Computes the probability distribution function (PDF).

Parameters

beta (float)

The point at which to evaluate the PDF.

Returns

A float which is the probability density function evaluated at beta.

Notes

This function computes the PDF by exponentiating the result of self.logpdf(beta). The logpdf method should therefore be implemented in the class that uses this method.

logpdf(beta)#

Computes the logarithm of the probability distribution function (log-PDF).

Parameters

beta (float)

The point at which to evaluate the log-PDF.

Returns

A float which is the logarithm of the probability density function evaluated at beta.

Notes

This function computes the log-PDF by first checking if the scale of the distribution _y_scale is zero. If so, it returns math.inf if beta equals the maximum likelihood estimate mle, otherwise it returns -math.inf.

The beta value is then transformed by subtracting the maximum likelihood estimate mle and dividing by _y_scale.

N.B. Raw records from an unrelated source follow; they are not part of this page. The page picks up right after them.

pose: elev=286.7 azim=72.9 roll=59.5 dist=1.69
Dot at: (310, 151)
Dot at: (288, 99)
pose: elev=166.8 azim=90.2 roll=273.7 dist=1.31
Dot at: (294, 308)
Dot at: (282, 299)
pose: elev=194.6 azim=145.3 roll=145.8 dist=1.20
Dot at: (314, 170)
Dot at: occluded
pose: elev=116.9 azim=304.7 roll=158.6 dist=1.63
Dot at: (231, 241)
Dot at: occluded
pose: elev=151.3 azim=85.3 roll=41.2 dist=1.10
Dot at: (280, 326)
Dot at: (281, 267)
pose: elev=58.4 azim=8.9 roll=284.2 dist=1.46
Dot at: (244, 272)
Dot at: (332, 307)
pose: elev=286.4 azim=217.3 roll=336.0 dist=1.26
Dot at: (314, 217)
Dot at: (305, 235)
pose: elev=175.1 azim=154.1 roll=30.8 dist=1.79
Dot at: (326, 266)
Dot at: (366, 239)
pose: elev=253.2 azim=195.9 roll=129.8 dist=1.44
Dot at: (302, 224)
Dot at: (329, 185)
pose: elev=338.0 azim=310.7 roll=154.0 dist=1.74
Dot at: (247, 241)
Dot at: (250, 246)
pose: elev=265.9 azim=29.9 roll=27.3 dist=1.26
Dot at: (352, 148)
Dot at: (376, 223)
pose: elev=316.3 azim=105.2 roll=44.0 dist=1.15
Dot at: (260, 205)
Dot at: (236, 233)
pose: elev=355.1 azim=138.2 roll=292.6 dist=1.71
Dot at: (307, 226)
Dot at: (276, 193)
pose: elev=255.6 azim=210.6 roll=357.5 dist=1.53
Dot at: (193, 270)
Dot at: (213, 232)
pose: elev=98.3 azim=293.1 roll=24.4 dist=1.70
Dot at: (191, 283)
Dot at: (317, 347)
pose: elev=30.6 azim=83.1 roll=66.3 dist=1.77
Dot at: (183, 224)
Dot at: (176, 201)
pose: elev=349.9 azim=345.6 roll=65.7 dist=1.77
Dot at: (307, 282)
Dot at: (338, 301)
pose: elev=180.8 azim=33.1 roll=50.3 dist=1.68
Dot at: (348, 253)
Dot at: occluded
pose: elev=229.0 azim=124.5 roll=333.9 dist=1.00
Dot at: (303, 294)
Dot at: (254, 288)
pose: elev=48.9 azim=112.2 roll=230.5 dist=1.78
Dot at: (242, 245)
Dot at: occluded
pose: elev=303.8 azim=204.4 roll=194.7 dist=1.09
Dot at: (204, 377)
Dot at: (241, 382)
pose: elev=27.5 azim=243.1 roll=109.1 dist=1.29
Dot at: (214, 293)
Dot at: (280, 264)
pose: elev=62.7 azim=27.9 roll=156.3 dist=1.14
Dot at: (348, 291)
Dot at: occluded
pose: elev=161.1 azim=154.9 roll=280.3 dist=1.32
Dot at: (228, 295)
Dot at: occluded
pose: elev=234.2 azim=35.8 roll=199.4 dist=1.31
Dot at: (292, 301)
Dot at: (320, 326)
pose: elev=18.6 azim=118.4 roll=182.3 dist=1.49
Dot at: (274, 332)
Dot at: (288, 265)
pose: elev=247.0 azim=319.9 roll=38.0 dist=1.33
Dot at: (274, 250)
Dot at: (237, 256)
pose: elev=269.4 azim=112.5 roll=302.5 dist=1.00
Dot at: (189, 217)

If the unnormalized cumulative distribution function _cdf_norm has not been computed yet, it is computed by calling _cdf_unnorm(math.inf).

The function then computes the sum of absolute differences between beta and all points in y, applies the log-PDF formula and returns the result.

cdf(beta)#

Computes the cumulative distribution function (CDF).

Parameters

beta (float)

The point at which to evaluate the CDF.

Returns

A float which is the value of the cumulative distribution function evaluated at beta.

Notes

This function computes the CDF by first checking if the scale of the distribution _y_scale is zero. If so, it returns 1 if beta is greater than the maximum likelihood estimate mle, and 0 otherwise.

The beta value is then transformed by subtracting the maximum likelihood estimate mle and dividing by _y_scale.

If the unnormalized cumulative distribution function _cdf_norm has not been computed yet, it is computed by calling _cdf_unnorm(math.inf).

The function then computes the unnormalized CDF at beta and normalizes it by dividing with _cdf_norm.

ppf(cdf)#

Computes the percent point function (PPF), also known as the inverse cumulative distribution function.

Parameters

cdf (float)

The cumulative probability for which to compute the inverse CDF. It must be between 0 and 1 (inclusive).

Returns

A float which is the value of the percent point function evaluated at cdf.

Notes

This function computes the PPF by first checking if cdf is not between 0 and 1. If it is not, it returns math.nan.

If the scale of the distribution _y_scale is zero, it returns the maximum likelihood estimate mle.

If the unnormalized cumulative distribution function _cdf_norm has not been computed yet, it is computed by calling _cdf_unnorm(math.inf).

The function then scales cdf by _cdf_norm (making sure it does not exceed _cdf_norm), computes the unnormalized PPF at this scaled value, and transforms it back to the original scale.

asv_runner.statistics.compute_stats(samples, number)#

Performs statistical analysis on the provided samples.

Parameters

samples (list of float)

A list of total times (in seconds) of benchmarks.

number (int)

The number of times each benchmark was repeated.

Returns

beta_hat (float)

The estimated time per iteration.

stats (dict)

A dictionary containing various statistical measures of the estimator. It includes:

  • “ci_99_a”: The lower bound of the 99% confidence interval.

  • “ci_99_b”: The upper bound of the 99% confidence interval.

  • “q_25”: The 25th percentile of the sample times.

  • “q_75”: The 75th percentile of the sample times.

  • “repeat”: The total number of samples.

  • “number”: The repeat number for each sample.

Notes

This function first checks if there are any samples. If there are none, it returns None, None.

It then calculates the median and the 25th and 75th percentiles of the samples. If the nonparametric confidence interval estimation did not provide an estimate, it computes the posterior distribution for the location, assuming exponential noise. The Maximum Likelihood Estimate (MLE) is equal to the median. The function uses the confidence interval from that distribution to extend beyond the sample bounds if necessary.

Finally, it produces the median as the result and a dictionary of the computed statistics.